For the past several months, the City Manager and Comptroller and City staff have been putting together a tentative City budget for 2018. The sum of that work is a weighty 376-page document that has been presented to the City Council, which is now doing its due diligence. Department heads have made their own budget presentations at public workshops this month.
Residents can tune to RyeTV for a preliminary understanding of what’s been proposed or read the budget in full on the City website. The Council encourages the community to attend the December 6 meeting at which there will be a public hearing on the 2018 budget and consideration of adopting a local law overriding the state-mandated tax cap. The Council will vote to adopt a final budget December 20, its last regular meeting of the year.
The proposed $39.4 million budget requires a 6.23 percent tax increase and an override vote to fund the estimated $2,615,389 increase in expenditures over 2017. Rye’s tax cap for 2018 is 1.84%.
The biggest contributors to that increase are:
• $504,227 in employee health insurance;
• $259,000 in Fire Department salaries (including three additional firemen);
• $214,899 in Administrative salaries;
• $114,150 in retiree salaries;
• $70,377 in Clerical Department salaries; and
• $55,088 in Police Department salaries.
There are a lot of unknowns in every budget year, but with four expired union contracts there are even more. City Manager Marcus Serrano cited that as one of the reasons for a tax increase. He stated another financial concern in the proposed budget: Owing to an increase in tax certioraris and subsequent property tax reductions, “the 2018 taxable value has decreased for the first time in many years.”
At the November 8 City Council meeting, Serrano said, “We cut $163,000 from the proposed budget total from various department heads, but it’s a difficult time to keep taxes down. We are not able to meet the tax cap. I wish I had better news for the Council and the public.” He added, “We’ve been operating on a very lean budget for a very long time. Only two times has the increase been over 5%, and both of those times have been in the last two years. With interest rates on the rise, it may be time to look at debt [a bond] for capital projects.”
Mayor Joe Sack asked Serrano and Comptroller Joe Fazzino to show the Council what a tax-compliant budget would look like. “The Council may want to stay within the tax cap. At a minimum, for illustrative purposes, it will help the public understand.”

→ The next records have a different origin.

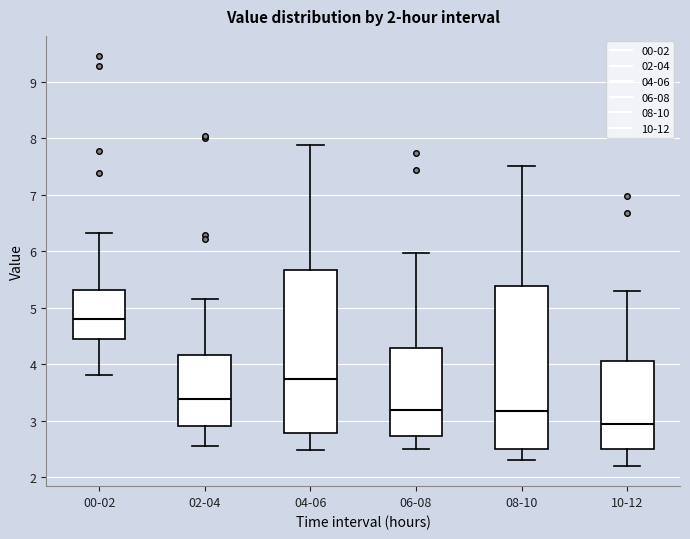

Reading left to right, transcribe this box plot: for each box, give where its median line is, the range the box spans, and where its two whiskers end, as read against the y-axis. The values are not printed on the chart, so give them approximately, as read against the axis.

00-02: median 4.8, box 4.4 to 5.3, whiskers 3.8 to 6.3
02-04: median 3.4, box 2.9 to 4.2, whiskers 2.5 to 5.2
04-06: median 3.7, box 2.8 to 5.7, whiskers 2.5 to 7.9
06-08: median 3.2, box 2.7 to 4.3, whiskers 2.5 to 6.0
08-10: median 3.2, box 2.5 to 5.4, whiskers 2.3 to 7.5
10-12: median 2.9, box 2.5 to 4.1, whiskers 2.2 to 5.3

Councilman Terry McCartney went a step further, “Don’t just find us the $744,000 [the amount the proposed budget is over the cap by]; find us a million dollars.”
The Comptroller offered, “We generally do better than we budget for our General Fund.” He pointed to an additional $560,000 in building permit revenues and $75,000 in parking fine revenues.
At the November 13 Budget workshop, City Engineer Ryan Coyne provided details of DPW operations and what funding the department needs to keep service levels where they are. At the top of his list are six new sanitation trucks to replace ones that have outlived their efficiency.
City Planner Christian Miller then gave a presentation on the basic 2018 Capital projects: $1 million for street resurfacing, $80,000 for Pedestrian improvements; $100,000 for Sewers and Drainage; and $100,000 for Traffic Signals and Safety improvements. “You could almost call these operating expenses,” he quipped.
On to the revised costs of planned projects, Miller said that an additional $400,000 is needed for the Locust Avenue Sewer Siphon — “the connection serves the entire Central Business District.” To move forward with the Forest Avenue Pedestrian Improvement Study, for which the City did not receive a grant, will cost $150,000. At that point Councilman Richard Mecca interjected: “Six years ago, we were going to move the snowfield across from the high school and build a new road to the Nature Center so we can disband that unsafe bridge over the brook.” He was emphasizing the need to stick with priorities.
The Purchase/Fremd/Purdy intersection is described as “urgent priority” in the Capital Improvement Program presented earlier this year. That will cost $100,000 in design fees, noted Miller. “The estimated total cost is $600,000. We’ve been talking about it for ten years.”
Another $100,000 is needed to fund the Central Business District Car Park Improvement and Deck Feasibility Study. Miller noted that a number of years ago, the cost of decking Car Park 5 (adjacent to CVS) was close to $2 million.
“We don’t want to do short-term improvements,” stressed Miller.
Budget discussions will continue at the November 29 City Council meeting.